İki parçayı
1) Bisiklet mekanik veya yapısal olarak arızalandı.
2) Ben bir tepedeyim ve hızla seyahat ediyorum.
Bu nedenle bisikletiniz normal şekilde arızalanırsa, konuma, arızaya, tepkinize ve şansınıza bağlı sonuçlar olacaktır.
Düz bir lastiğin belirli bir örneğini alarak, ani bir patlamanın veya bir lastiğin jantı tamamen yuvarladığını varsayacağız. Her ikisi de jantınızın derhal yol yüzeyinde çalışmasına neden olur ve jantın şişirilmiş bir lastiğe kıyasla çok az çekişi vardır.
Sorun düzlükte gerçekleşirse, çarpma-çarpma-taşlama hissedersiniz ve hızlı bir şekilde frenlerle durursunuz. Eğer nazikçe dönüyorsanız, muhtemelen bir korkudan sonra iyileşeceksiniz. Eğer sert dönüyorsanız, bir ön tekerlek patlaması aniden daha da eğilmenize, belki de sınırın ötesine geçmenize ve dönüşün içine inmenize neden olacaktır. Eğer arka tekerleğiniz varsa, onu kurtarmak için daha fazla şansınız var, ancak aşırı iyileşme riski de var ve o zaman dönüşün dışına düşüyorsunuz.
Şimdi, bunların hepsi yeterince kötü, ama hızlı seyahat ediyorsanız, daha fazla kinetik enerjiniz var (momentum)
İyi bir yokuş aşağı hız kolayca 50 km / s'yi (35 mil / saat) aşabilir ve 70'e ulaşması zor değildir. Bu nedenle, sert bir dönüş yaparken düz ön, iç kalçanız yola çıkmadan önce yaklaşık 0 reaksiyon süresi ile sizi bırakacaktır. Aynı şey diğer yol kullanıcıları için de geçerli, arkanızda sola ya da sağa doğru gitmek zorunda olan gerçek hızlı, araba başka bir şekilde geliyor, yolunuzu bir saniyeden kısa bir sürede kesecek ... fren yapıyorlar mı? veya sola veya sağa kes? Her şey bir metin satırını okumaktan daha kısa sürede armut şeklinde gitti.

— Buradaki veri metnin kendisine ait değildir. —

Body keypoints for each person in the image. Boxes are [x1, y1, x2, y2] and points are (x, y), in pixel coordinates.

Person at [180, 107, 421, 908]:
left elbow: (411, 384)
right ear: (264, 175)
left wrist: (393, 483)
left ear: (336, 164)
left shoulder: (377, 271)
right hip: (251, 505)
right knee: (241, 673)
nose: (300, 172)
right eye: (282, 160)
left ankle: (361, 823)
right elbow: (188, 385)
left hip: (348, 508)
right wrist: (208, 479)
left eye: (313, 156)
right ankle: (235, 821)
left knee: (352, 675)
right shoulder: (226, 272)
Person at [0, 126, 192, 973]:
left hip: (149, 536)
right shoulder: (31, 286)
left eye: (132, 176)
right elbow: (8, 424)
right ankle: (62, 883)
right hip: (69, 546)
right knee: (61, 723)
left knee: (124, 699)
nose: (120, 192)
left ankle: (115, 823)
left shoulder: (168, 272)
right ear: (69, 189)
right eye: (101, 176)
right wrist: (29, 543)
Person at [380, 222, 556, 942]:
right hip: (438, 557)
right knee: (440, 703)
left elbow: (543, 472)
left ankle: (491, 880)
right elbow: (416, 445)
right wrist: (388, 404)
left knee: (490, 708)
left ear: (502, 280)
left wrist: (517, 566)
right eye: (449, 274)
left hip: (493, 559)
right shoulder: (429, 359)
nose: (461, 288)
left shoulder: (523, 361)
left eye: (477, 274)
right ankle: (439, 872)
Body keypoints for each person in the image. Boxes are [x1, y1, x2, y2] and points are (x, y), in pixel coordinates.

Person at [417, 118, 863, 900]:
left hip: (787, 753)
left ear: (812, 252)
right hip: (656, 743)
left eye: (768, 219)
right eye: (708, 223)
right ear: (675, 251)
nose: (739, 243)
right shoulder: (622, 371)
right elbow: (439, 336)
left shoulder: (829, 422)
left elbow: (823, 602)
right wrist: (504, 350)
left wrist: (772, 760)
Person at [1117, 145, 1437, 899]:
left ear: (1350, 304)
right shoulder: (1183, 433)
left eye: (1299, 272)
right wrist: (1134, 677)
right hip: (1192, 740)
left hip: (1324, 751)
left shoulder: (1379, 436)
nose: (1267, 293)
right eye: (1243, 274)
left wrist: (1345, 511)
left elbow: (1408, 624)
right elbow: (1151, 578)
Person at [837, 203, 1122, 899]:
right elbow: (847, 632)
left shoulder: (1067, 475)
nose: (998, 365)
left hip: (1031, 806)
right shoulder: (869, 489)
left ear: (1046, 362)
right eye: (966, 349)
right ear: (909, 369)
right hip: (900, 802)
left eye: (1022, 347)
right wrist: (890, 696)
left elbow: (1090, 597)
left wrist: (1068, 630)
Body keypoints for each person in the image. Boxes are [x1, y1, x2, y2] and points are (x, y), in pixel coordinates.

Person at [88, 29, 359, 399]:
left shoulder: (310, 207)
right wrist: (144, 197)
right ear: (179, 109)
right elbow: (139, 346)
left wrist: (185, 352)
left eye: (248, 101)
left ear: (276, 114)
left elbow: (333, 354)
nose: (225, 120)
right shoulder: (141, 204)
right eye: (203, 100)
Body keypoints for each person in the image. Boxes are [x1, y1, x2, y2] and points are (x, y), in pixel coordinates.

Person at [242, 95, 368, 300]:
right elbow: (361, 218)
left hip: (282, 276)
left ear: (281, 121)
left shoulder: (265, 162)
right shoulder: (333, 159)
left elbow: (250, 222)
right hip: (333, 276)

Kısacası, tepeler bir duruma hız katıyor. Bu enerjiyi çoğaltır ve riski artırır.
Tepeye çıkmak hiç sorun değil. Tırmanıştaki bir mekanikten kurtulmak genellikle kolaydır.
Tırmanıştaki en kötüsü, koşmaya devam ederken zincir kırılması olurdu. Bunu yaşadım ve o taraftaki yolun profili nedeniyle yere basarken yere ulaşamadım. Kramponlar yardımcı olmadı, bu yüzden nezaketsizce düştüm ve bisiklet 10 metre kadar yoldan aşağıya indi. Neyse ki hiç araba gelmiyordu.
Başka bir kişisel hikaye - bir tepenin inişine hızla düştüm. Bir bisiklet arızası değildi, yoldaki bir topak nedeniyle beyaz boyalı çizgi ve yoldaki enkaz nedeniyle çekiş kaybıydı.
Sert fren yaparak yolumun yanlış tarafına geçtim. Başka bir alan daha ve ben onu tutmuş olabilirim, ama bunun yerine kenardan dik eğimli bir ot alanına yuvarlandım. Bu yüzden sola yaslanmayı ve sağa düşmek yerine daha yakın yere vurmayı seçtim ve daha da düşmek zorunda kaldım.
Sonuçlar - Yoldan 3 metre uzakta durdum. Durduğumda yolu göremedim ve kimse beni göremedi. Kimse gitmemi görmedi, bu yüzden kendimi yola geri götürmek zorunda kaldım. Birisi ile konuşmuş biri olacak kadar yakındım. 10 dakikalık oturma ve hasar değerlendirmesi. Etrafımdaki binlerce yapışkan ot tohumu dışında sadece sarıldım. Yol bisikletinin tekerlekleri hala doğruydu, tek sorun standart briketler içeriye doğru itildi. Hiçbir şey hızlı bir yank düzeltemedi. Sonra 20 dakika kendi yamaç aşağı yayılmış dişli bulmak. Tek net hasar, patlayan ve yok olan kask vizörümdü. Bu, son 2 yılda 14.000 km süren sürüşteki en büyük kazamdı.
Uzun vadede, şimdi aşağılıklarda çok daha temkinli davranıyorum. En yüksek hızı sınırlamak için periyodik olarak sert fren yapacağım ve frenlerdeki sıcaklık artışlarını sınırlamak için ön ve arkaları değiştireceğim. Ben eskisi kadar köşelere yaslanmam.